The pinnacle of Klaus’s erroneous interpretation of Ukrainian history and political reality is his repetition of the Putinist propaganda about the alleged nationalist core of the revolution on the Maidan. “By overthrowing [Yanukovych],” Klaus says, “the nationalist western part of the land assumed exclusive power.” But “nationalism” has a distinct meaning and Klaus gives no arguments for why he considers the current political representation in Ukraine “nationalist.” One can only make guesses. Is Klaus alluding to the fact that three Cabinet posts were allocated to the Svoboda party, in a government relying on the support of all parliamentary groups, with the exception of the Communists?

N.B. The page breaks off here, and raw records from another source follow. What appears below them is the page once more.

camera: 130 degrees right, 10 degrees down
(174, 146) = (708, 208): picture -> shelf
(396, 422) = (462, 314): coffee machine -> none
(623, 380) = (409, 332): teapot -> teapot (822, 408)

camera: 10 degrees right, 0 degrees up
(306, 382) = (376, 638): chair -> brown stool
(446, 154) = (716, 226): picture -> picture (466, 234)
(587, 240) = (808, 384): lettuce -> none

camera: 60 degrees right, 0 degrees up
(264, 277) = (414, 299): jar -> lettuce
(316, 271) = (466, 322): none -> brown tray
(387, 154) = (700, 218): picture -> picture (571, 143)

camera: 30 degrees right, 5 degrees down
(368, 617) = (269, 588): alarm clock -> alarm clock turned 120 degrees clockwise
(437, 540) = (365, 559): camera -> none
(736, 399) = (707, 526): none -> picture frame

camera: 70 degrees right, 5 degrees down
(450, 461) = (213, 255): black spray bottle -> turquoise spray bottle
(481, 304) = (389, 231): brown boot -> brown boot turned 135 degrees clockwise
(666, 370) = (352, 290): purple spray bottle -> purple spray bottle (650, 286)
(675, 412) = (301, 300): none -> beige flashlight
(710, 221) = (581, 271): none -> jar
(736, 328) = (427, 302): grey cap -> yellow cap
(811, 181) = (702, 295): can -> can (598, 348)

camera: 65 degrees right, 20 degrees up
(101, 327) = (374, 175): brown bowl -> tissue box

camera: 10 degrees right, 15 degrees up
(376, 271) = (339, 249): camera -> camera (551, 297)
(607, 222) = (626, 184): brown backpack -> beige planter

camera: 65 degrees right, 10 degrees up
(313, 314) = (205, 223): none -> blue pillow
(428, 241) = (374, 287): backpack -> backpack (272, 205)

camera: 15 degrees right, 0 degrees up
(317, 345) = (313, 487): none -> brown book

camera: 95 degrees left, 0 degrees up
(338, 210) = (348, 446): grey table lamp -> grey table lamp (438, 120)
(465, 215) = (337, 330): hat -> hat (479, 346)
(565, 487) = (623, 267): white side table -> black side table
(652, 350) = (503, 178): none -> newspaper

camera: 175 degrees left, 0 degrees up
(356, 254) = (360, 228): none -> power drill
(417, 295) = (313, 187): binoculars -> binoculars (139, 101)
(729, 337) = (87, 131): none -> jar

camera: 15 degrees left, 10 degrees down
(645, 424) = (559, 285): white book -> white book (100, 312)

Perhaps, but control of the Ministry of Agriculture, the Ministry of the Environment, and a deputy prime ministerial post for humanitarian affairs hardly sounds like an exclusive take over of the country. Or does Klaus think that Prime Minister Arseniy Yatsenyuk is a western Ukrainian nationalist just because he was born in Bukovina’s Chernovtsy?
If that is the underlying logic, it may be worth recalling that President Petro Poroshenko hails from the province of Odessa and the speaker of Parliament, Oleksandr Turchynov, is from the southeast (Dnipropetrovsk). The interior minister, Arsen Avakov, who was born to Armenian parents in Azerbaijan, used to live in Kharkiv, and the new head of Ukraine Security Service (SBU), Valentin Nalivaichenko, was born in Zaporizhia, in the south.
We do not wish speculate about the underlying motives for Klaus’s vocal pronouncements about Ukraine. Let us just say that the thrust of the arguments he has made to date has little basis in reality but rather in the misinformation, half-truths, and malicious lies that are spread by outlets such Russia Today or the Voice of Russia. If his true goal is to (as he puts it) “start a real Ukrainian debate,” Klaus’s public statements seem to be achieving the opposite. Worse yet, they risk bringing their author into permanent disrepute.
Andrei Illarionov and Dalibor Rohac are, respectively, a senior fellow and a policy analyst at the Cato Institute’s Center for Global Liberty and Prosperity. Between 2000 and 2005, Andrei Illarionov worked as an economic adviser to President Vladimir Putin of Russia. Material for this article was adapted from two previous articles published in the Czech magazine Reflex.